(WHAT YOU NEED TO DO) Return the first line of the listing below and all the lines after it through the one containing "[54,346,353,363] <![if !supportLists]>·", exactly, without pictures.

(MATERIAL PROVIDED)
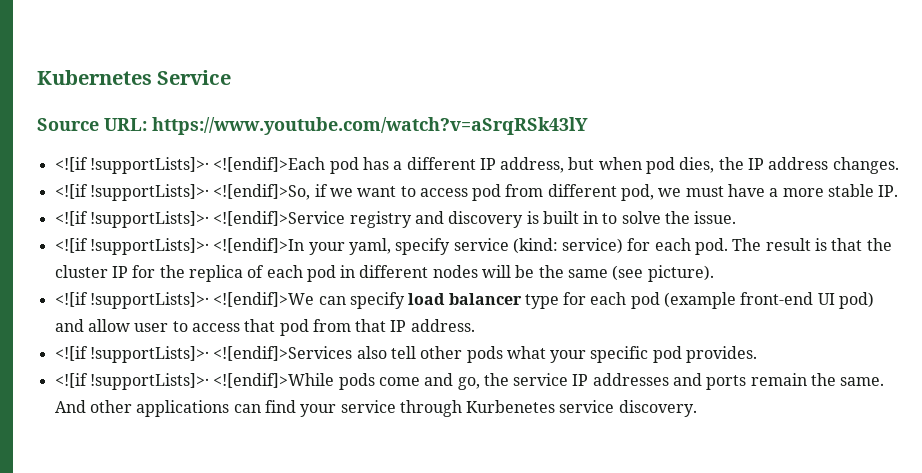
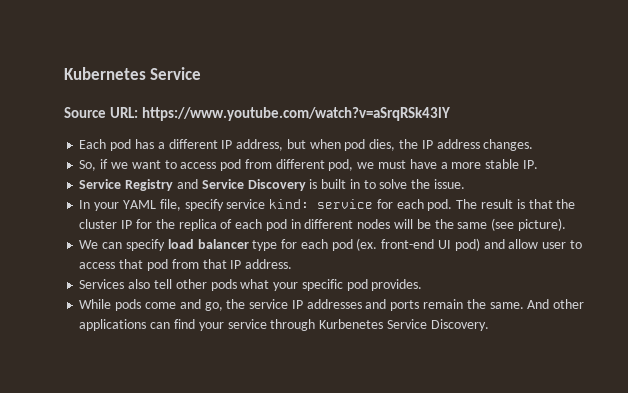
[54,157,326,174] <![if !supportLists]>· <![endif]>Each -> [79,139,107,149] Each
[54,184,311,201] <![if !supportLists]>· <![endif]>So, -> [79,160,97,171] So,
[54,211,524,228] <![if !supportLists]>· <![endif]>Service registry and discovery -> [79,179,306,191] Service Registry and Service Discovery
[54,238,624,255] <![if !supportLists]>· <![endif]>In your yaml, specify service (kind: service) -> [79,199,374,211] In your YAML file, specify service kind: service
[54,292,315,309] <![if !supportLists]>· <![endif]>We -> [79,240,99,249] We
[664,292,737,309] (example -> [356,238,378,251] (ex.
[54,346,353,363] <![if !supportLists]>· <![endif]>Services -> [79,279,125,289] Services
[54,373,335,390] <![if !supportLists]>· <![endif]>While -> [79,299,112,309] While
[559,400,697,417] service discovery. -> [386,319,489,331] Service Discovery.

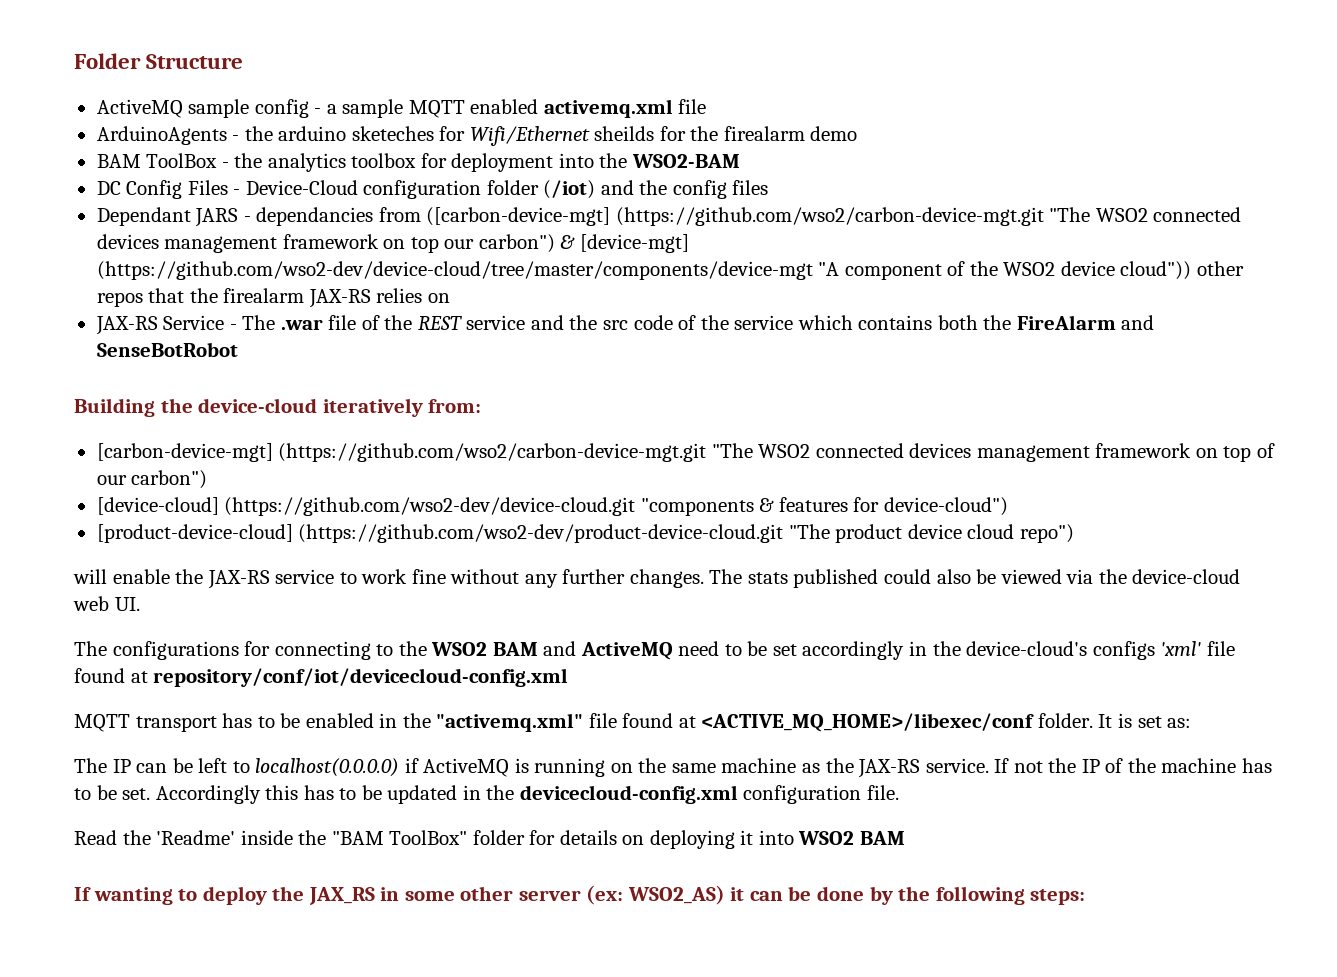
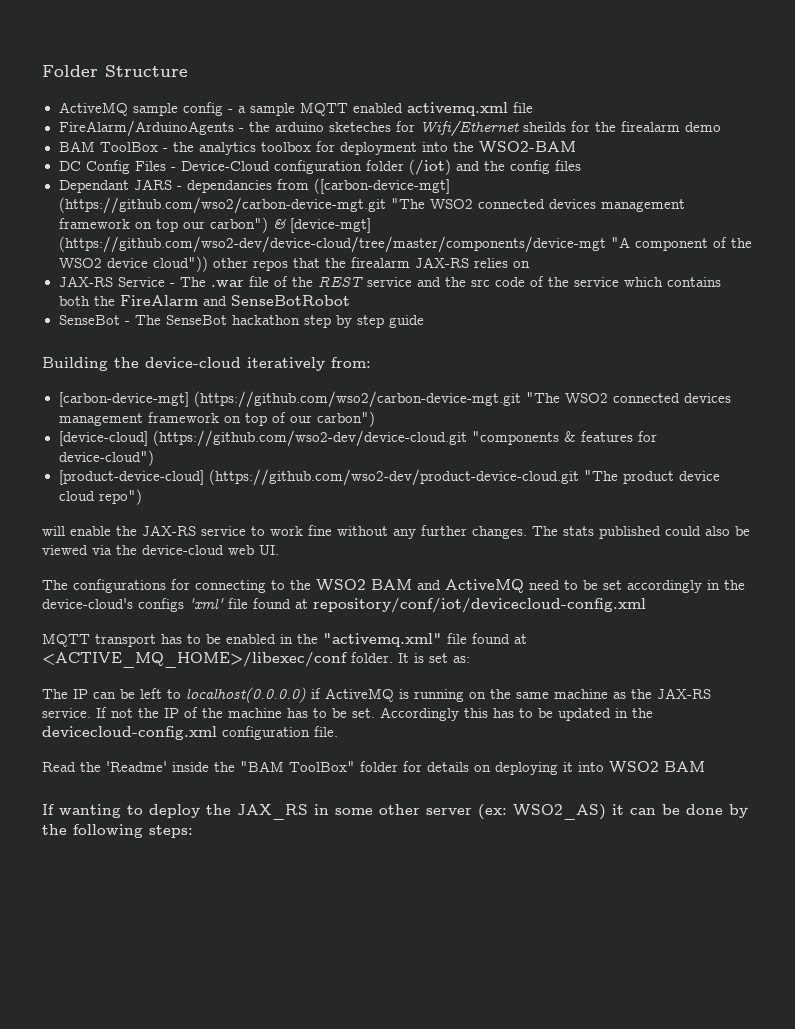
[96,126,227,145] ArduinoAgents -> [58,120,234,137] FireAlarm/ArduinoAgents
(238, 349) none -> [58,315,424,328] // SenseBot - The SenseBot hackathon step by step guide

(REPLY TO THE TASK)
[54,157,326,174] <![if !supportLists]>· <![endif]>Each -> [79,139,107,149] Each
[54,184,311,201] <![if !supportLists]>· <![endif]>So, -> [79,160,97,171] So,
[54,211,524,228] <![if !supportLists]>· <![endif]>Service registry and discovery -> [79,179,306,191] Service Registry and Service Discovery
[54,238,624,255] <![if !supportLists]>· <![endif]>In your yaml, specify service (kind: service) -> [79,199,374,211] In your YAML file, specify service kind: service
[54,292,315,309] <![if !supportLists]>· <![endif]>We -> [79,240,99,249] We
[664,292,737,309] (example -> [356,238,378,251] (ex.
[54,346,353,363] <![if !supportLists]>· <![endif]>Services -> [79,279,125,289] Services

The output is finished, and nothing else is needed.